Of course, the various grasping players start dropping like flies, under decidedly sinister circumstances. Vandewalt, who negotiated himself gigs as Dease’s official biographer and author of the exhibit catalogue, starts having weird visions worthy of a twisted Dease painting. Although his paranoia is definitely galloping unfettered, the critic is not necessarily wrong when he warns the paintings are exerting a malevolent, uncanny influence on their beholders.

Arguably, Buzzsaw is a contemporary cousin to Roger Corman’s classic Bucket of Blood, chronicling the rise and fall of artist Walter Paisley, whose sculptures look so realistic, because he embeds dead people inside them. Surprisingly, Buzzsaw is nearly as campy. It also has a roughly comparable body count.

It is not exactly what we would have expected from the director and two leads of Nightcrawler, but it is still fun the watch the game, scenery-chewing cast preen about the Miami Beach Art Basel. This is a case of beautiful people absolutely skewering beautiful people of an even more rarified strata.

Of course, when it comes to acidic snark, nobody can top Toni Collette as Gretchen, a spectacularly ruthless museum agent. Jake Gyllenhaal’s Vandewalt is an utterly un-self-aware uber-twit who puts Bertie Wooster to shame. He is a self-important dolt, but he has his principles, which makes him strangely interesting. Rene Russo is flamboyantly charismatic as Haze, the cynical game-player. John Malkovich adds his usual sly élan as Piers, a superstar artist, but this time around, he can’t match Collette’s caustic energy.

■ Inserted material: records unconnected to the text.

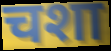
चशा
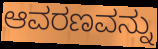
ಆವರಣವನ್ನು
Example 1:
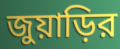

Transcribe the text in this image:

জুয়াড়ির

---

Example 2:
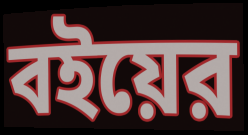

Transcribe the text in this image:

বইয়ের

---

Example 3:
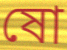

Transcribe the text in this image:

ষো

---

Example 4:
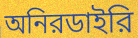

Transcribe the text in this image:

অনিরডাইরি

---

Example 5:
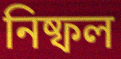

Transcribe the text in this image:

নিষ্ফল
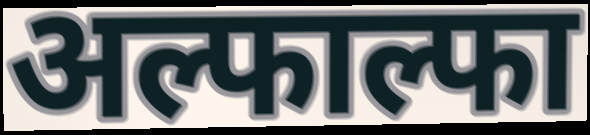
अल्फाल्फा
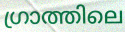
ഗ്രാത്തിലെ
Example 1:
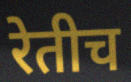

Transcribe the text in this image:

रेतीच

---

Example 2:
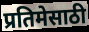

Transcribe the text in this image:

प्रतिमेसाठी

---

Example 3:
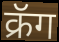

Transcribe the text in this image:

क्रॅग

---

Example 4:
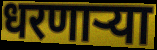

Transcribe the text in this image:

धरणाऱ्या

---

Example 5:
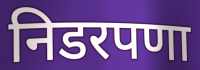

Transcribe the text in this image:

निडरपणा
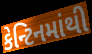
કેન્ટિનમાંથી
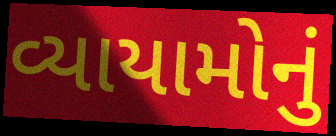
વ્યાયામોનું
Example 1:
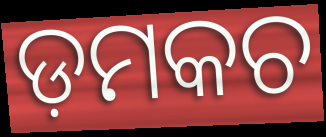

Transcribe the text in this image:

ଡ଼ମକଚ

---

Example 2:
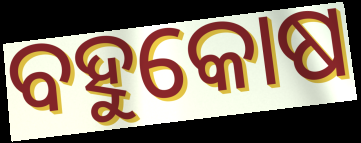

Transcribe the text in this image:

ବହୁକୋଷ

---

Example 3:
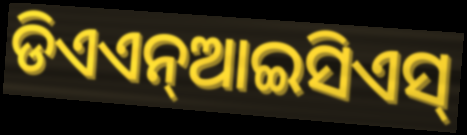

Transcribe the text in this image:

ଡିଏଏନ୍ଆଇସିଏସ୍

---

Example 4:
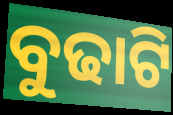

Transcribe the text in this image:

ବୁଢାଟି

Buzzsaw is a minor work of cinema, but it is undeniably fun. Let’s be honest, any film that leads us to invoke Corman’s Bucket of Blood cannot be all bad. Recommended as a goofy, slightly horror-ish distraction after a frustrating day at work, Velvet Buzzsaw screens again this Saturday (2/2) in Park City and Sunday (2/3) in Salt Lake, as part of this year’s Sundance Film Festival.